Hormone Replacement Therapy and Breast Cancer Risk
Tue, November 2, 2010 at 02:00AM The views concerning an increased risk of breast cancer with hormone replacement therapy (HRT) have changed, over the years. Just recently, the recommendations were that HRT, when given at as low a dose as possible, for as sort a time as possible, is safe. A new publication in the Journal of the American Medical Association (JAMA) may change a few minds.

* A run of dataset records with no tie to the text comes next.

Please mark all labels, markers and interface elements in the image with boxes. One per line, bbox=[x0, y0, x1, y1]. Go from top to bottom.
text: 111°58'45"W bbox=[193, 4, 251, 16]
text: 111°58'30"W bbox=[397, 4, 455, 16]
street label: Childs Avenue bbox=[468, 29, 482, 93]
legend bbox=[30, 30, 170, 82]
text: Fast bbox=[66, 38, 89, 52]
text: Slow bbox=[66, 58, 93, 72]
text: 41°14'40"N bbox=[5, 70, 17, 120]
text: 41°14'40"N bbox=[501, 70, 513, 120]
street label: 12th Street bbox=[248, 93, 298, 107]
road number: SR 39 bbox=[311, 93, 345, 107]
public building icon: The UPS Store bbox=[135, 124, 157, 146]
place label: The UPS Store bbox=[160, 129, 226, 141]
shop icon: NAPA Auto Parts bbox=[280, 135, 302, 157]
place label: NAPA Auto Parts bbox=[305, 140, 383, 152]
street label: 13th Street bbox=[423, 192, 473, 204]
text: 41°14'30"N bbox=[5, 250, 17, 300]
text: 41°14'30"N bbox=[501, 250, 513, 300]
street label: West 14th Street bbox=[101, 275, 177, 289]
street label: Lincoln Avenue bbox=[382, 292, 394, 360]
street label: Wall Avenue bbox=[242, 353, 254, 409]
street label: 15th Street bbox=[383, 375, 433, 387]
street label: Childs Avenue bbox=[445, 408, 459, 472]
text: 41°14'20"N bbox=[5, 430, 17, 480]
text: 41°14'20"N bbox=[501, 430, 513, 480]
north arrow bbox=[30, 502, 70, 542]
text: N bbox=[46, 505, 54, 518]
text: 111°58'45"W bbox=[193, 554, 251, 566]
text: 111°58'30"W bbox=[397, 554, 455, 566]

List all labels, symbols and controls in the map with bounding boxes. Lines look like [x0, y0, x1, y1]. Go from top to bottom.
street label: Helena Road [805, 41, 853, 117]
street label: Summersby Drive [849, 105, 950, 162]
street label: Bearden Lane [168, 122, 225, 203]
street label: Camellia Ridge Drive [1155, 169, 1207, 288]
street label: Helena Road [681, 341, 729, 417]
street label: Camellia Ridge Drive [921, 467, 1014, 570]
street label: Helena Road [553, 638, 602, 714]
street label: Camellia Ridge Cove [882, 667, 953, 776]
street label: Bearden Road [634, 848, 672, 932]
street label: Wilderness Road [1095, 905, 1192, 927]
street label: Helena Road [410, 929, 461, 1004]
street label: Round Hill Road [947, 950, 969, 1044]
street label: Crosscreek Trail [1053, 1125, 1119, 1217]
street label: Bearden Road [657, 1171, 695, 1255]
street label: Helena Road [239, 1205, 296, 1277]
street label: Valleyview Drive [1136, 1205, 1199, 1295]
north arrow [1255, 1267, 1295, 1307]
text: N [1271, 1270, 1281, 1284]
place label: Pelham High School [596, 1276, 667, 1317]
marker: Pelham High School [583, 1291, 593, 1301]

Professor Jean Wactawski-Wende was a co-author of the report in 2003 that reported estrogen plus progestin increased the risk of heart disease, stroke, and invasive breast cancer. This was based on data from the Women’s Health Initiative (WHI) study, which included 40 clinical centers across the USA. Now the same investigators have followed up the original subjects for an average of 11 years, through August 2009. This extension is the subject of the new report in JAMA.
There were 12,788 surviving postmenopausal women in this analysis - 83% of the original participants. The use of estrogen-plus-progestin was associated with more invasive breast cancers compared with placebo, and, more often had spread to the lymph nodes. There were also more deaths attributed to breast cancer in the women taking HRT- 2.6 per 10,000 vs. 1.3 per 10,000 women. Deaths from all causes were also more common in women who had used HRT – 5.3 per 10,000 vs. 3.4 per 10,000 women.
This study should emphasize the risk associated with the use of estrogen-plus-progestin therapy, no matter how low the dose or how low the treatment duration. Far better to seek alternative treatments for menopausal symptomatology; there are, indeed, plenty of alternatives.